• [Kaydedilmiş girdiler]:
——
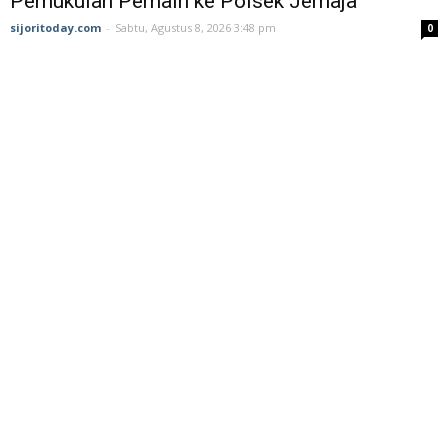
Pemukulan Pemain ke Polsek Jemaja
sijoritoday.com
-
Sabtu, Agustus 8, 2026 3:48 pm
0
——
Girdilerdeki satırları "Pemain" yerine "Wasit" yazarak, geri kalan her şeyi olduğu gibi bırakıp yeniden düzenler misiniz? Resimleri yanıta koymayın.

Pemukulan Wasit ke Polsek Jemaja
sijoritoday.com
-
Sabtu, Agustus 8, 2026 3:48 pm
0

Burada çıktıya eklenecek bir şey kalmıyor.